En las próximas semanas publicaremos una serie de posts en los que iremos desgranando cuáles son los colectivos que han de cumplir con las exigencias de la norma y cómo pueden estar, sin quererlo, infringiéndola. Pero, entre tanto, conviene recordar que, como toda norma que se incumple, los Sujetos Obligados podrían encontrarse con un grave problema, económico y penal,  si en un momento dado se demostrara que han cometido un delito.

Si entramos directamente en el texto de la norma que podemos ver en este enlace al SEPBLAC observamos que, dependiendo del incumplimiento, el Sujeto Obligado puede haber cometido una infracción leve, grave o muy grave.

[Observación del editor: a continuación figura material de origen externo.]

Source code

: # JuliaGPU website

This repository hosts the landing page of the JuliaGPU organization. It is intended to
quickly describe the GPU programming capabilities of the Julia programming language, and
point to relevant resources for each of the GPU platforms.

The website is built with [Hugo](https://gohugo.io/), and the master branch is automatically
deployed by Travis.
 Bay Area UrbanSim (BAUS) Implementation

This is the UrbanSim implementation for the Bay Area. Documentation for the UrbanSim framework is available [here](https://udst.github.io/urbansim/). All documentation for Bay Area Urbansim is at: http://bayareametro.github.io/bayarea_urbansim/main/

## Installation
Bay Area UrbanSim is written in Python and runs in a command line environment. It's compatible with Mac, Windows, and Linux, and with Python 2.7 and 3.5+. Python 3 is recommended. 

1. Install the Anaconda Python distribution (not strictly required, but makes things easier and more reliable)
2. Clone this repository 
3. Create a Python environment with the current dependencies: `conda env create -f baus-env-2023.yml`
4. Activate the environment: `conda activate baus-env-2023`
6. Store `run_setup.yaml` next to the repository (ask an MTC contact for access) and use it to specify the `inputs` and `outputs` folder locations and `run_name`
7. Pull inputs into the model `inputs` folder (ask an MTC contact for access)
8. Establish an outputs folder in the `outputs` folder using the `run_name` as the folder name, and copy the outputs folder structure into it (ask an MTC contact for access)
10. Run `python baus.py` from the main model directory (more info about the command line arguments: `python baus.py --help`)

En los casos de infracciones muy graves llevan, además, aparejadas penas de cárcel.

¿Cuáles son infracciones muy graves? Hay varias; pero, por ejemplo, la ley apunta al incumplimiento del deber  de comunicación “cuando algún directivo o empleado del Sujeto Obligado hubiera puesto de manifiesto internamente la existencia de indicios o la certeza de que un hecho u operación estaba relacionado con el blanqueo de capitales o la financiación del terrorismo”.

También entorpecer la labor de los inspectores, siempre que medie requerimiento del personal actuante expreso y por escrito al respecto.

Las anteriores parecen infracciones muy evidentes, pero si el Sujeto Obligado no sabe que lo es, o a qué está obligado por ley, podría estar cometiendo una infracción grave como puede ser el incumplimiento de su obligación de identificación formal, o la no obtención de la información sobre el propósito o índole del negocio que se está realizando. Y así hasta casi 30 posibilidades de estar cometiendo un delito. Santiago Lago, director comercial de Soluciones Confirma, apunta que “la aprobación inminente del reglamento que desarrollará la ley ayudará a tomar conciencia de las obligaciones que marca y a delimitar los Sujetos Obligados por la misma”.

Desde Soluciones Confirma con esta serie de posts tratamos de ofrecer una ayuda pedagógica y de formación con un doble objetivo: que los Sujetos Obligados sepan que lo son y que, además, conozcan cuáles son sus obligaciones.

En esta misma línea trabaja la Plataforma Idconfirma, capaz de completar las acciones de seguridad recogidas en la ley y en los manuales de procedimientos de manera ágil y sencilla.  Esta herramienta es un motor de gestión que cuenta con procedimientos basados en inteligencia de negocio que permiten al Sujeto Obligado conocer a su cliente y el propósito de la relación de negocio. La clave del éxito de nuestra plataforma es la flexibilidad, modularidad y su adaptación a la actividad de todos los sectores de actividad afectados por la ley.

El no cumplimiento de esta norma no sale gratis a los sujetos obligados que, además del coste reputacional, se enfrentan a multas de entre 60.000 y 1,5 millones de euros, dependiendo de si es una infracción leve, grave o muy grave y a penas de cárcel. Pero la cuestión no estriba tanto en el coste económico, como en la necesidad de que las empresas conozcan cuáles son sus obligaciones con respecto a la prevención del blanqueo de capitales.